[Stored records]
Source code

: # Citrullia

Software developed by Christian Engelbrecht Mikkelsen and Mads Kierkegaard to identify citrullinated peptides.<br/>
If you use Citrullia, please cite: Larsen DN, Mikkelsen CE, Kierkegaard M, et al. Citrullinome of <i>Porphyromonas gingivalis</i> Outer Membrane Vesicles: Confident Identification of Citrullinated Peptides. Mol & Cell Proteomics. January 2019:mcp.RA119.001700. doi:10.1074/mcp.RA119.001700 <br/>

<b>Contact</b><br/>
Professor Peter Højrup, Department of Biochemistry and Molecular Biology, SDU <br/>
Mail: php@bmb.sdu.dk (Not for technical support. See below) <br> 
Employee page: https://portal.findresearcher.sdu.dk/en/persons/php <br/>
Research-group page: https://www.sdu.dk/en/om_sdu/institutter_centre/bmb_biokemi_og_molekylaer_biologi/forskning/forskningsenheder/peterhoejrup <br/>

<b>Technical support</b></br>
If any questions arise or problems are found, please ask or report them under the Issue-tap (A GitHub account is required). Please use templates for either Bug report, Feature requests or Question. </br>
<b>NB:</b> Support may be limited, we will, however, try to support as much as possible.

---

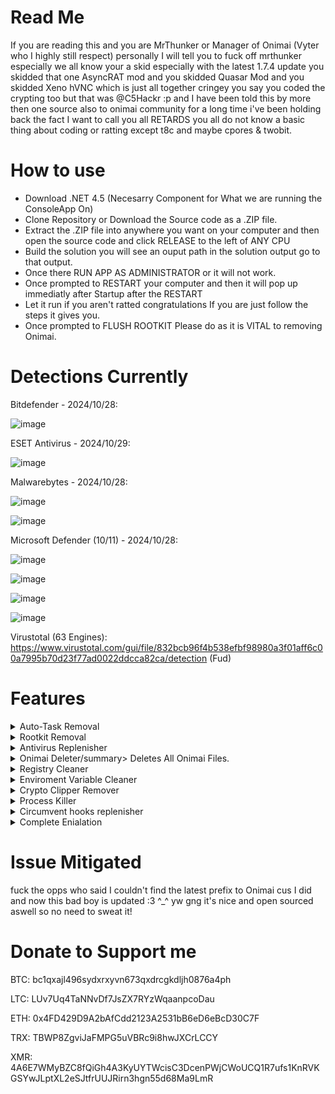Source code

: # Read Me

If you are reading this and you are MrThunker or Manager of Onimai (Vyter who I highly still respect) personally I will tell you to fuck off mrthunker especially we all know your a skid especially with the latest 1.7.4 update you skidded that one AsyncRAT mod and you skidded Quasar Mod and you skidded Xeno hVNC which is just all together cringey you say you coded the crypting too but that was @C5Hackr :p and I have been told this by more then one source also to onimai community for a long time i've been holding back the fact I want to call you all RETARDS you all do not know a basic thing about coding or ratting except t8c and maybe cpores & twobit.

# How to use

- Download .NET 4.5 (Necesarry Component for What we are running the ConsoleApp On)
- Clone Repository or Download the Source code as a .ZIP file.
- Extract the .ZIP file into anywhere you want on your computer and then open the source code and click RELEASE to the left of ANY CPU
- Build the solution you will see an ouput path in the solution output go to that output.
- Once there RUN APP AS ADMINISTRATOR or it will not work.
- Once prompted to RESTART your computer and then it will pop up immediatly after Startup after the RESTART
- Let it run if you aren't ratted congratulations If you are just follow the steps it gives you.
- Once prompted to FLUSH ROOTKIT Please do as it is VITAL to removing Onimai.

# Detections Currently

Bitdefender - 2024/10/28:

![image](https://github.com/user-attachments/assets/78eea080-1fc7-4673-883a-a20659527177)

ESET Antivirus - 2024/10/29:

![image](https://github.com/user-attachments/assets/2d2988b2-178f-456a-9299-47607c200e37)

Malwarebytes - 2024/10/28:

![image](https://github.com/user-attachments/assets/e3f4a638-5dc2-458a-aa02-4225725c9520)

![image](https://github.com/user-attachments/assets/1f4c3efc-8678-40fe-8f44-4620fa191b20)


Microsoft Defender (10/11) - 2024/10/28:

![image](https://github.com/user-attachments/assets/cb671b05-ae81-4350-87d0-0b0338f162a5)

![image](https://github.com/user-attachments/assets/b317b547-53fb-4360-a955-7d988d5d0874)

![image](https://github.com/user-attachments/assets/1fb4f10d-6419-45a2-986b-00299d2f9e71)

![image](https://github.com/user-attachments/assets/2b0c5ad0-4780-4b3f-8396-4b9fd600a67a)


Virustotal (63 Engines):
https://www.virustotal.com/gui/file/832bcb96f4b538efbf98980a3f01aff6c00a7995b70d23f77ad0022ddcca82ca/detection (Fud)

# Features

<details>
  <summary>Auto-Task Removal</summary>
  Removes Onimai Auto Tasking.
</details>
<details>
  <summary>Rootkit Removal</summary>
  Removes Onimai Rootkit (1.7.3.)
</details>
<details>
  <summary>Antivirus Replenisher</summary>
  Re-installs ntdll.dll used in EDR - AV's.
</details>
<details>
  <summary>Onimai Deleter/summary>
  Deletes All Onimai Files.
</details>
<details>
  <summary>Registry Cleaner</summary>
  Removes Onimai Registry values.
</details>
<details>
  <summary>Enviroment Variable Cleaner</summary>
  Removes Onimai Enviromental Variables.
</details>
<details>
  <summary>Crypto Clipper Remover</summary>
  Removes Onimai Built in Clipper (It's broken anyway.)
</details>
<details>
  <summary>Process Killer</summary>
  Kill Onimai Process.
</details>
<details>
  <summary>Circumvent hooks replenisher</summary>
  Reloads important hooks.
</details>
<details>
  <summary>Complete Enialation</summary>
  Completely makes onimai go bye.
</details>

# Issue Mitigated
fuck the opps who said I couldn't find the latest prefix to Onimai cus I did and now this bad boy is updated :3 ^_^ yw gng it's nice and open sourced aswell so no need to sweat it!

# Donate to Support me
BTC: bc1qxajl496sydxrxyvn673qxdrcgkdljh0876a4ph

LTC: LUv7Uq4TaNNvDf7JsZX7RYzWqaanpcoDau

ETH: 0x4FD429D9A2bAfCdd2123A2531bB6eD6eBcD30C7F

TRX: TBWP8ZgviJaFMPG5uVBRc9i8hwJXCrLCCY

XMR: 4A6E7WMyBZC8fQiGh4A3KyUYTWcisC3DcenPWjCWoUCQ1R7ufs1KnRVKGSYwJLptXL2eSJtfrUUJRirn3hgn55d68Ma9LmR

- DIRECTIONS FOR THIS TASK
Show all lines from the data that contain "assets".

- SOLUTION FOR THIS EXERCISE
![image](https://github.com/user-attachments/assets/78eea080-1fc7-4673-883a-a20659527177)
![image](https://github.com/user-attachments/assets/2d2988b2-178f-456a-9299-47607c200e37)
![image](https://github.com/user-attachments/assets/e3f4a638-5dc2-458a-aa02-4225725c9520)
![image](https://github.com/user-attachments/assets/1f4c3efc-8678-40fe-8f44-4620fa191b20)
![image](https://github.com/user-attachments/assets/cb671b05-ae81-4350-87d0-0b0338f162a5)
![image](https://github.com/user-attachments/assets/b317b547-53fb-4360-a955-7d988d5d0874)
![image](https://github.com/user-attachments/assets/1fb4f10d-6419-45a2-986b-00299d2f9e71)
![image](https://github.com/user-attachments/assets/2b0c5ad0-4780-4b3f-8396-4b9fd600a67a)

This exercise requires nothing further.